[START OF Given entries]

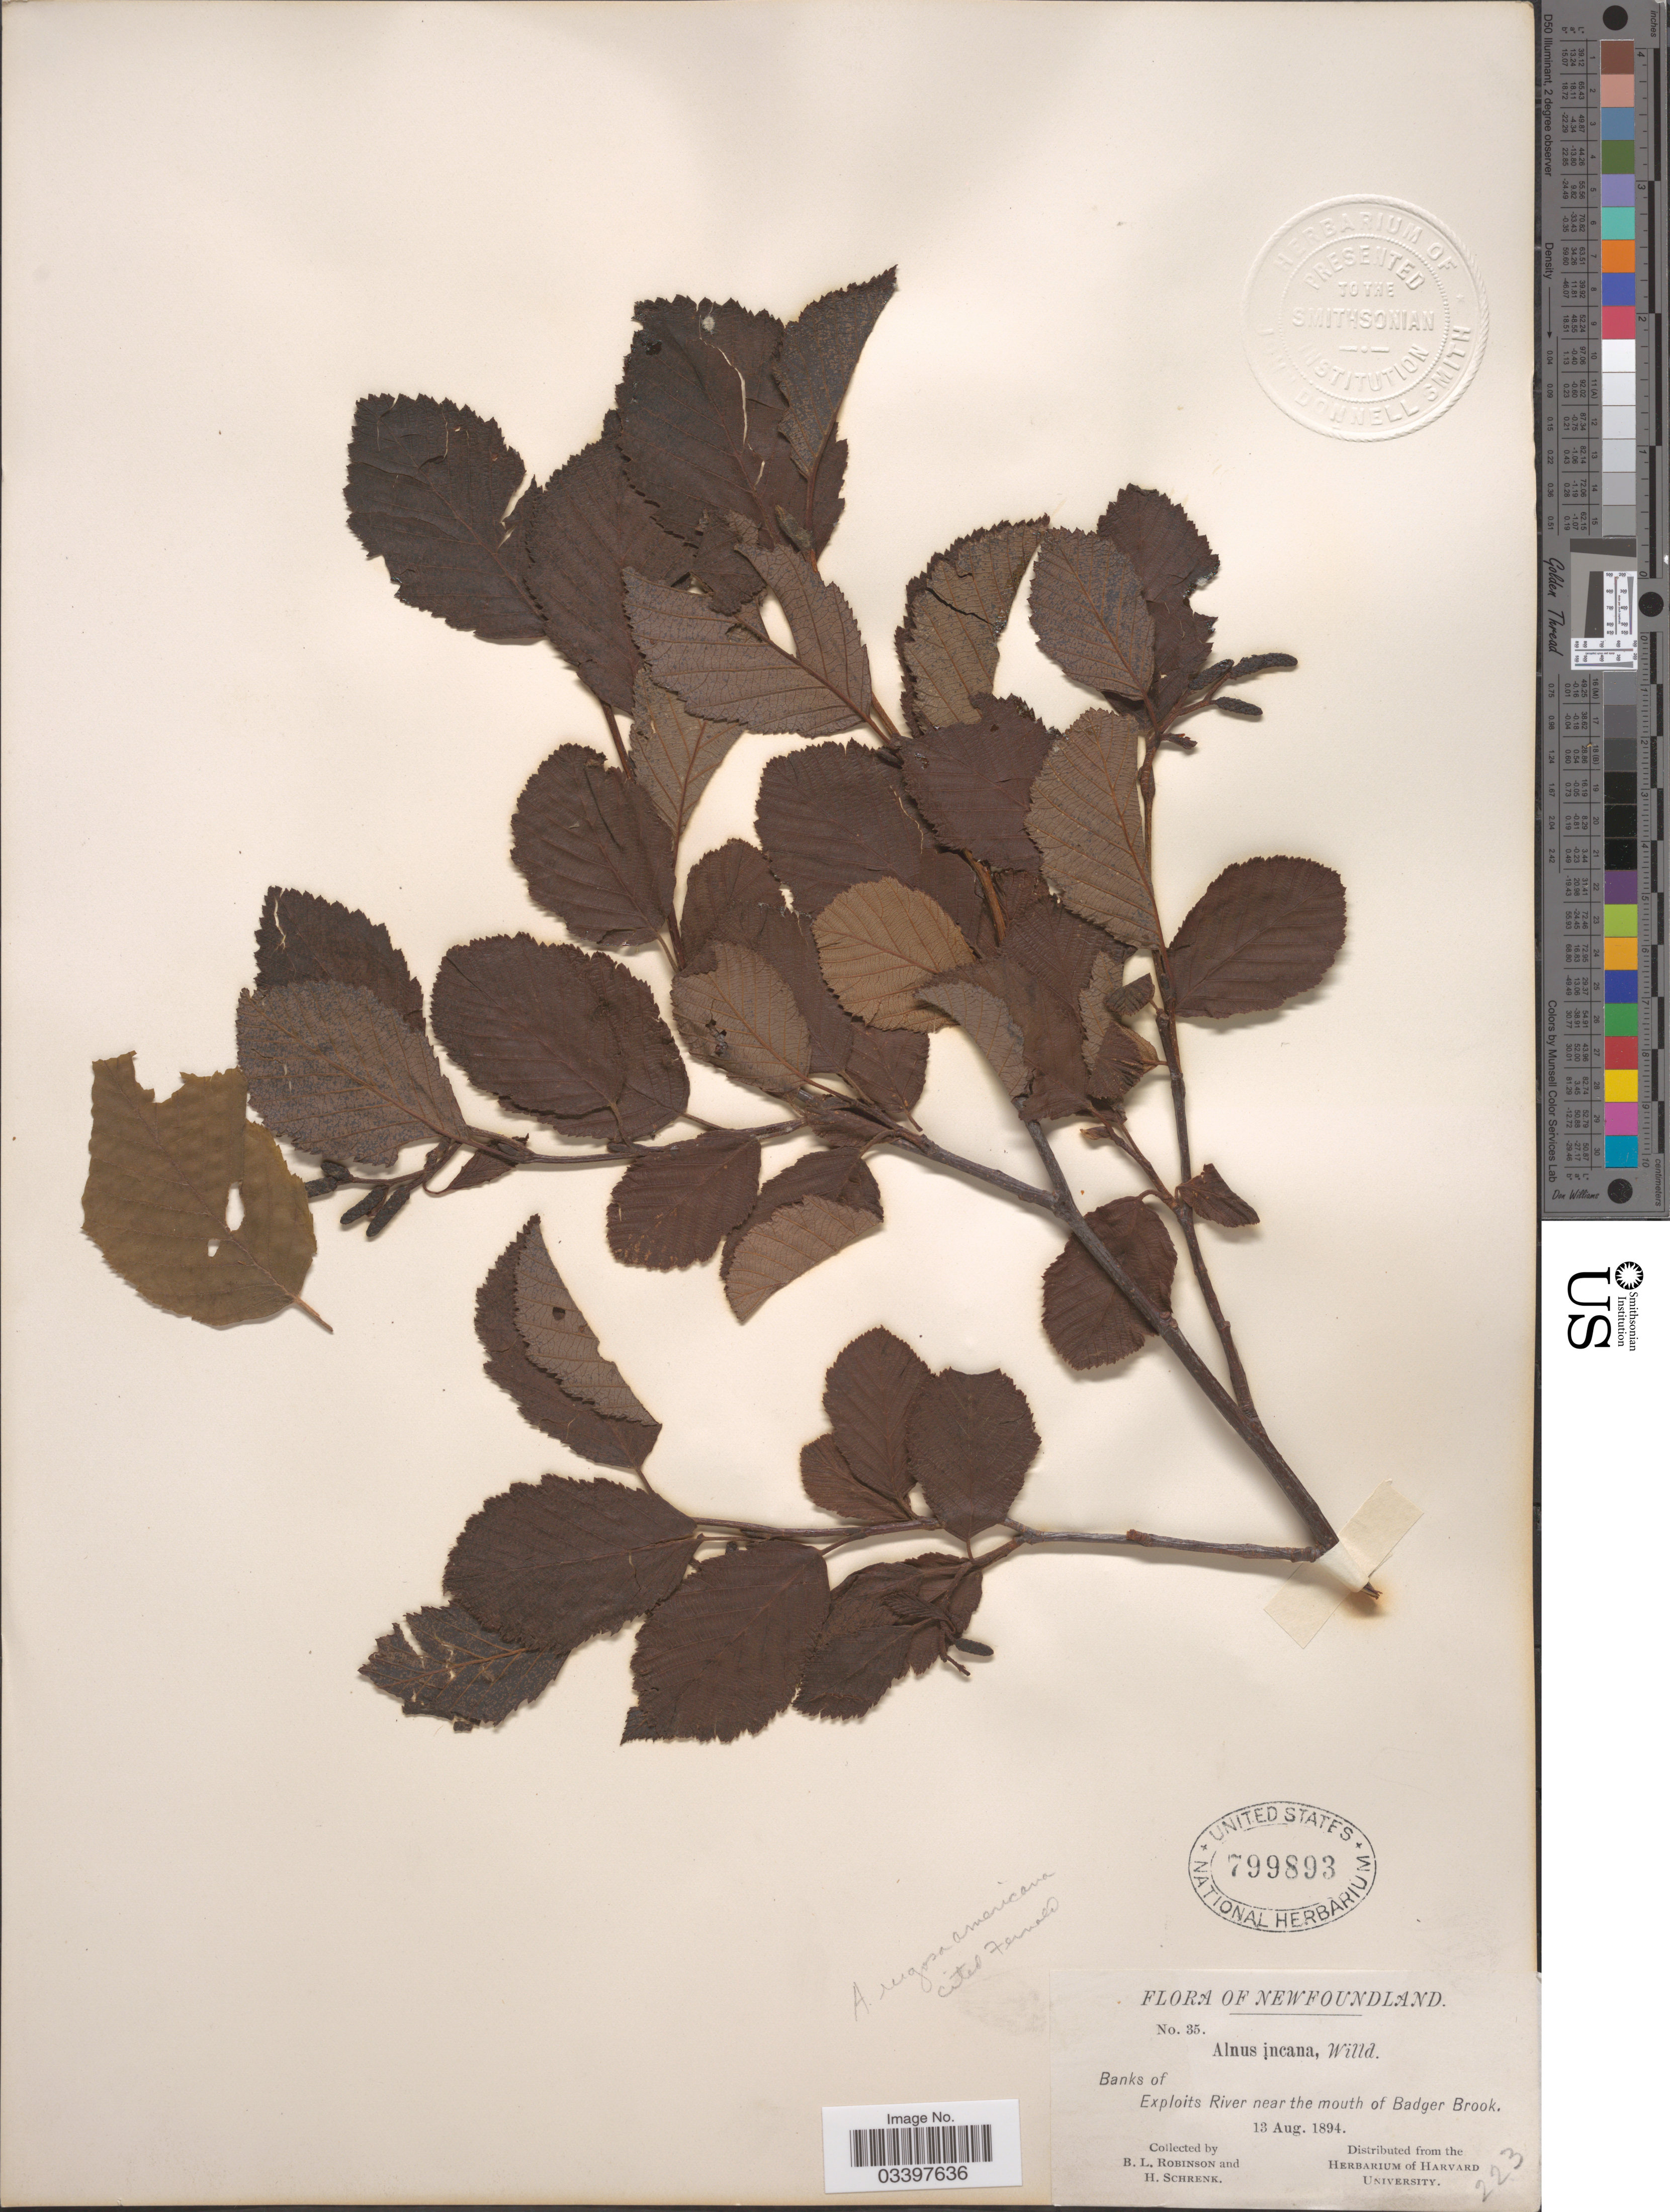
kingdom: Plantae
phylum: Tracheophyta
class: Magnoliopsida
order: Fagales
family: Betulaceae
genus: Alnus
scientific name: Alnus incana subsp. rugosa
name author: (Du Roi) R.T. Clausen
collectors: B. L. Robinson & H. Schrenk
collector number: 35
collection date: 1894-08-13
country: Canada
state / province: Newfoundland and Labrador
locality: Banks of Exploits River near the mouth of Badger Brook.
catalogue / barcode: US 799893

[END OF Given entries]

**To do:** Put every line of the listing into a Markdown table with the columns "Row" and "Line", numbering the rows and skipping blank lines. Leave the pictures out.

**Expected answer:**
| Row | Line |
|---|---|
| 1 | kingdom: Plantae |
| 2 | phylum: Tracheophyta |
| 3 | class: Magnoliopsida |
| 4 | order: Fagales |
| 5 | family: Betulaceae |
| 6 | genus: Alnus |
| 7 | scientific name: Alnus incana subsp. rugosa |
| 8 | name author: (Du Roi) R.T. Clausen |
| 9 | collectors: B. L. Robinson & H. Schrenk |
| 10 | collector number: 35 |
| 11 | collection date: 1894-08-13 |
| 12 | country: Canada |
| 13 | state / province: Newfoundland and Labrador |
| 14 | locality: Banks of Exploits River near the mouth of Badger Brook. |
| 15 | catalogue / barcode: US 799893 |